I meant I want to analyze before deciding to backport, but a second 
analysis is never bad :-)

Cheers,
Daniel

>
> Thanks Daniel!
>
>
> On Thu, Apr 10, 2014 at 4:35 PM, Daniel-Constantin Mierla 
> <miconda at gmail.com <mailto:miconda at gmail.com>> wrote:
>
>     Hello,
>
>     iirc, there are several functions that script writer can use, like
>     t_reply_callid() from tmx. The idea is to analyze a bit in order
>     to detect if a forced reply may end up in canceling some pending
>     branches -- the reply on the branch doesnt matter anymore and
>     should not be considered anymore for relaying upstream, because
>     the script writer already decided what to send out.
>
>     Cheers,
>     Daniel
>
>
>
>     On 10/04/14 13:24, Jason Penton wrote:
>>     Hey Daniel,
>>
>>     which reply functions are you referring to? API functions?
>>
>>     Cheers
>>     Jason
>>
>>
>>     On Thu, Apr 10, 2014 at 12:53 PM, Daniel-Constantin Mierla
>>     <miconda at gmail.com <mailto:miconda at gmail.com>> wrote:
>>
>>         OK. I will leave it a bit in master to see if there are any
>>         new reports, then I will backport. I will also have to review
>>         the tm reply functions that can be used from config to align
>>         them to the new check.
>>
>>         Cheers,
>>         Daniel
>>
>>
>>         On 10/04/14 09:06, Jason Penton wrote:
>>>         oh excellent, I will look at it right away - was just
>>>         getting ready to jump in myself ;)
>>>
>>>         Cheers
>>>         Jason
>>>
>>>
>>>         On Thu, Apr 10, 2014 at 9:01 AM, Daniel-Constantin Mierla
>>>         <miconda at gmail.com <mailto:miconda at gmail.com>> wrote:
>>>
>>>             Hello Jason,
>>>
>>>             I pushed a patch trying to fix this case, it is only on
>>>             git master branch. Can you test it? If all goes fine, we
>>>             can consider backporting it.
>>>
>>>             Cheers,
>>>             Daniel
>>>
>>>
>>>             On 09/04/14 23:26, Jason Penton wrote:
>>>>             Hey Daniel,
>>>>
>>>>             nothing extraordinary...
>>>>
>>>>             # -- TM params --
>>>>             modparam("tm", "fr_timer", 20000);
>>>>             modparam("tm", "fr_inv_timer", 10000)
>>>>
>>>>
>>>>             Cheers
>>>>             Jason
>>>>
>>>>
>>>>             On Wed, Apr 9, 2014 at 10:32 PM, Jason Penton
>>>>             <jason.penton at gmail.com
>>>>             <mailto:jason.penton at gmail.com>> wrote:
>>>>
>>>>                 Hey Daniel,
>>>>
>>>>                 Yes I did a test with a very basic config file and
>>>>                 I am not able to re-create. However, with my
>>>>                 *complex* cfg file I can re-create every time.

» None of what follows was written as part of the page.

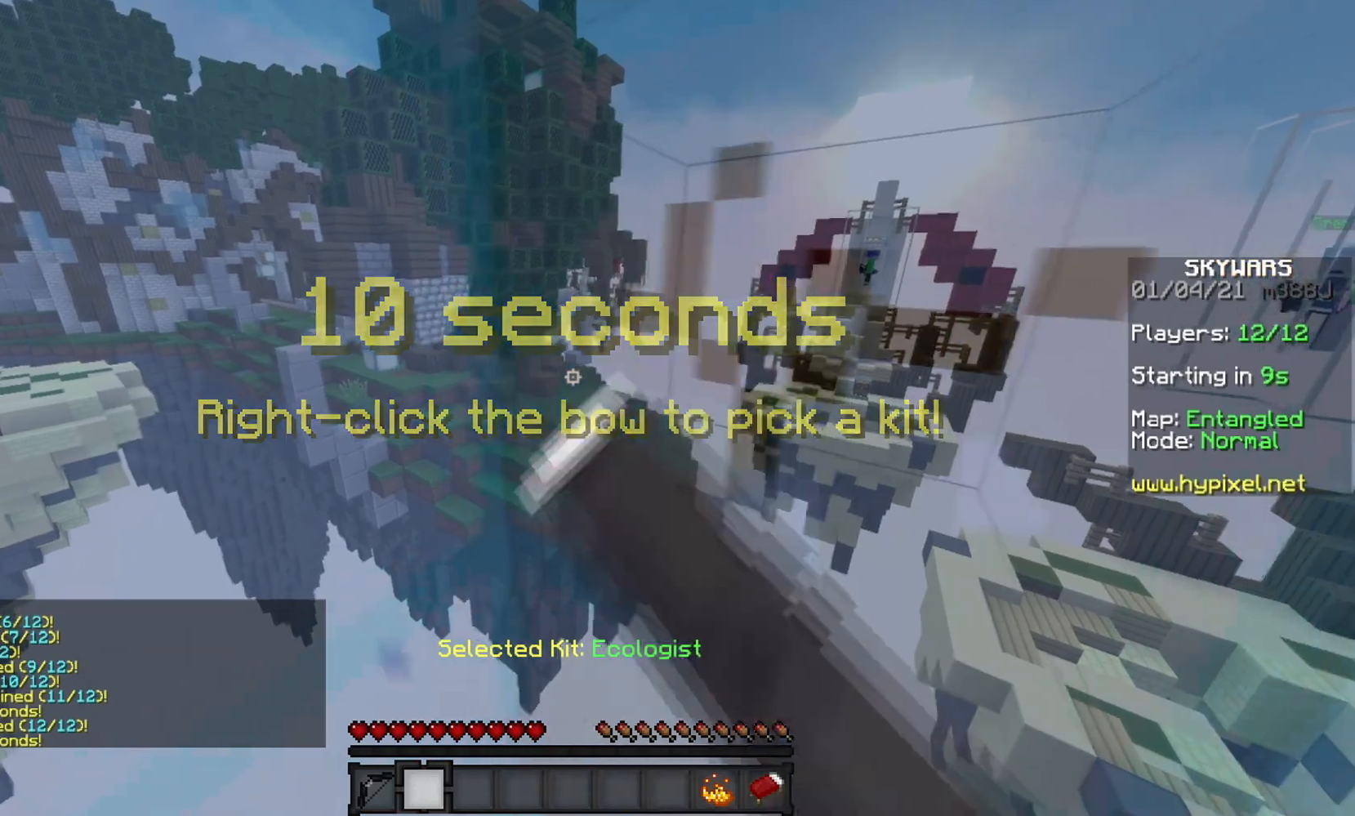
{"keys": ["d"], "mouse": ["left"], "events": [[267, "a", "up"], [367, "d", "down"]]}
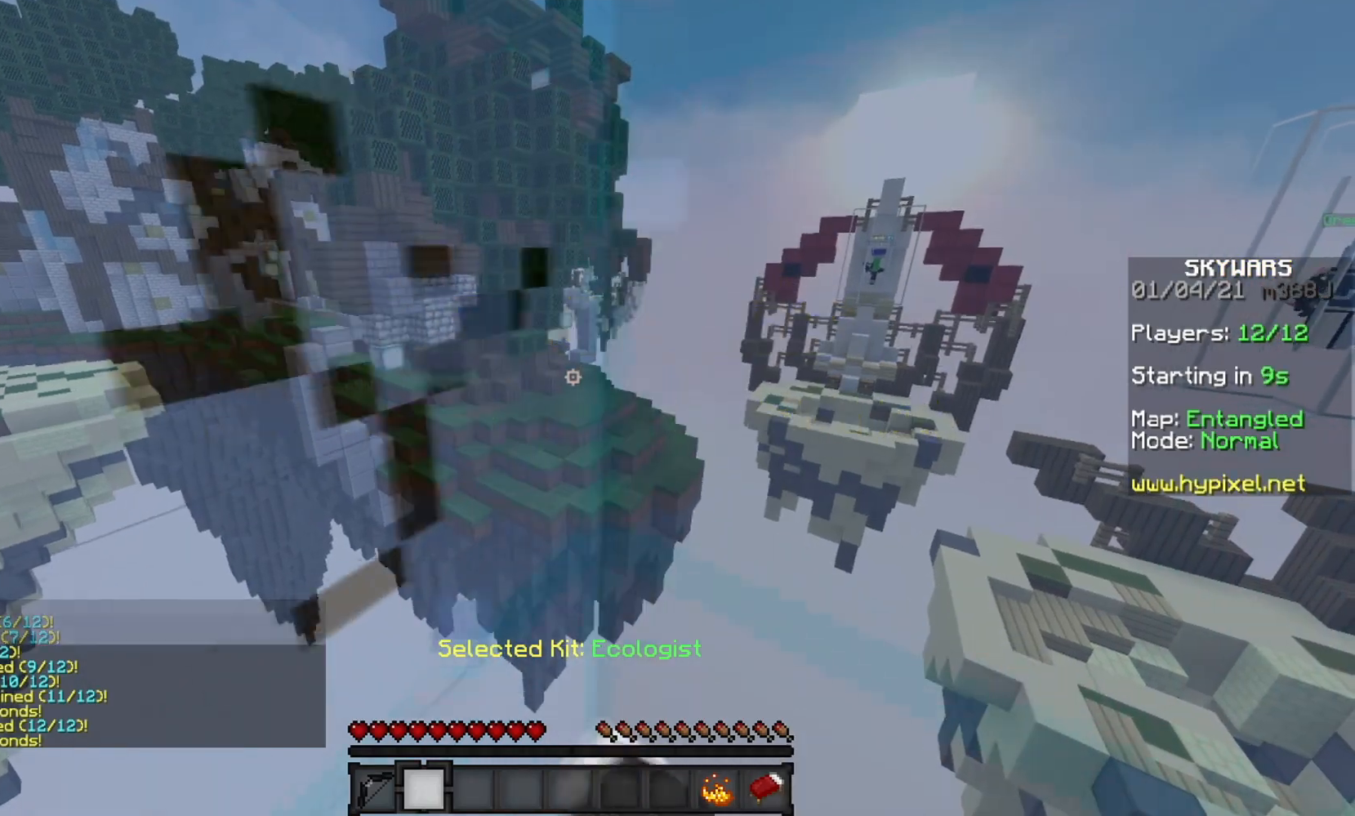
{"keys": ["a"], "mouse": ["left"], "events": [[267, "d", "up"], [367, "a", "down"]]}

>>>>                 Tomorrow I will compare what is different and
>>>>                 report back... hopefully with fix ;)
>>>>
>>>>                 here is bt of timer process deadlocking itself:
>>>>
>>>>                 #0  syscall () at
>>>>                 ../sysdeps/unix/sysv/linux/x86_64/syscall.S:39
>>>>                 #1  0x00007f5009f22004 in futex_get
>>>>                 (lock=0x7f4fc55030d8) at ../../mem/../futexlock.h:123
>>>>                 #2  0x00007f5009f223e1 in _lock (s=0x7f4fc55030d8,
>>>>                 file=0x7f5009f90fd1 "t_cancel.c",
>>>>                 function=0x7f5009f91980 "cancel_branch", line=250)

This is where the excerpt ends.